After the family's concerns were made clear, the data was removed from the web. But the issue of future papers that would share the HeLa genome sequence information – at least one of which was on its way to publication – was not yet resolved. In a sign that the medical community has moved forward ethically from where we were 50 years ago, the National Institutes of Health (NIH) reached out to the Lacks family and formulated an agreement to allow for future use of Lacks' information in a way that recognized her contribution.

The agreement created a HeLa Genome Access Working Group at NIH, a group which includes Lacks family representation and is charged with reviewing and approving all requests to use the Henrietta Lacks genome in controlled access in the NIH database Genotypes and Phenotypes (dbGaP).

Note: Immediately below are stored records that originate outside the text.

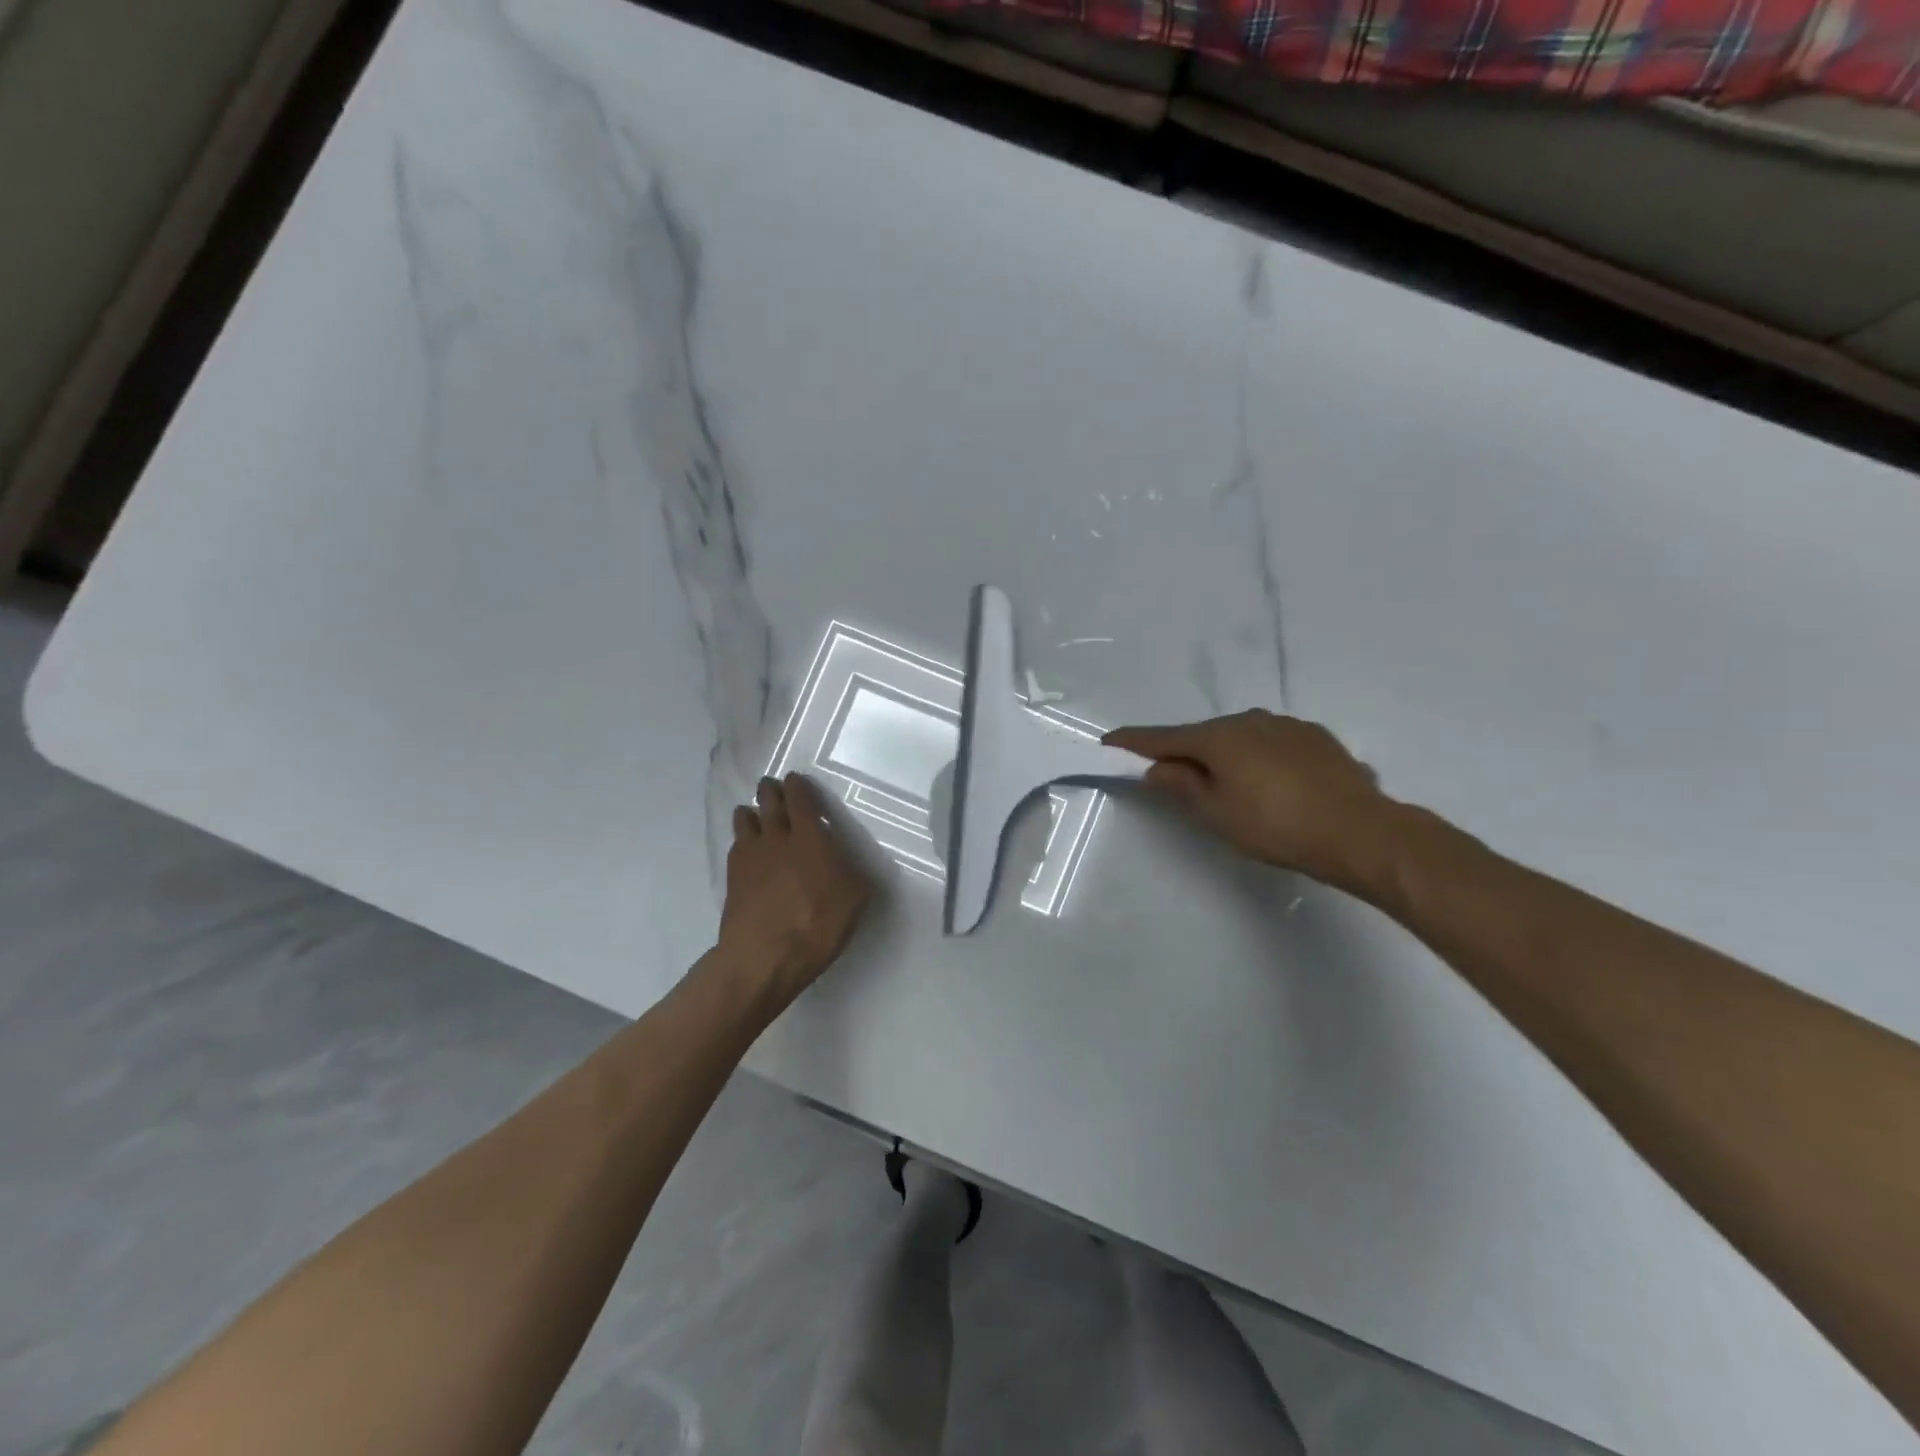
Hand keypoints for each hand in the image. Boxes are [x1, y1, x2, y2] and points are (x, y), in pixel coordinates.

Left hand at [718, 773, 872, 996]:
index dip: (798, 786)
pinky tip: (746, 848)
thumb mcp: (855, 897)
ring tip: (755, 814)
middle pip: (768, 801)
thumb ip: (852, 870)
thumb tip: (847, 860)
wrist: (764, 956)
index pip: (800, 798)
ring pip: (745, 818)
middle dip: (771, 790)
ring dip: (752, 812)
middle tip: (772, 787)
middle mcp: (777, 837)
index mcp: (809, 836)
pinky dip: (741, 839)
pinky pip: (735, 845)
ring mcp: (750, 855)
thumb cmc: (818, 923)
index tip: (795, 780)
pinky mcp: (732, 877)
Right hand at [1103, 710, 1394, 886]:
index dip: (1134, 741)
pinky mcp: (1316, 737)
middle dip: (1185, 752)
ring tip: (1229, 783)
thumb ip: (1183, 786)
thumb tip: (1157, 768)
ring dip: (1225, 754)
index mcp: (1218, 738)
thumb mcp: (1218, 814)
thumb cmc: (1277, 826)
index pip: (1164, 737)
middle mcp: (1249, 721)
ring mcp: (1286, 725)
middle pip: (1203, 735)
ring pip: (1240, 736)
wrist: (1360, 832)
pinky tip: (1271, 782)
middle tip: (1174, 776)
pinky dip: (1259, 757)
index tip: (1110, 741)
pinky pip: (1271, 742)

Approval in the use of the genome comes with some requirements. The use of the genome must be for biomedical research purposes only, and any commercial plans for the results must be disclosed before approval. The Working Group's decisions are reported to the NIH Advisory Committee to the Director, and the committee makes a recommendation to the NIH Director. NIH expects that the research findings based on access to the HeLa genome data will be disseminated, and that Henrietta Lacks, her family, and the use of the HeLa genome data must be acknowledged in publications and presentations. Finally, new whole genome sequences generated from HeLa cells must be deposited in dbGaP for others to use.

So far the system is working. As a member of the Advisory Committee to the Director at NIH, involved in the oversight of the Working Group's charge, I have seen this historic collaboration between the Lacks family and NIH demonstrate progress in our efforts to confront and address issues of race, ethics, and genomics.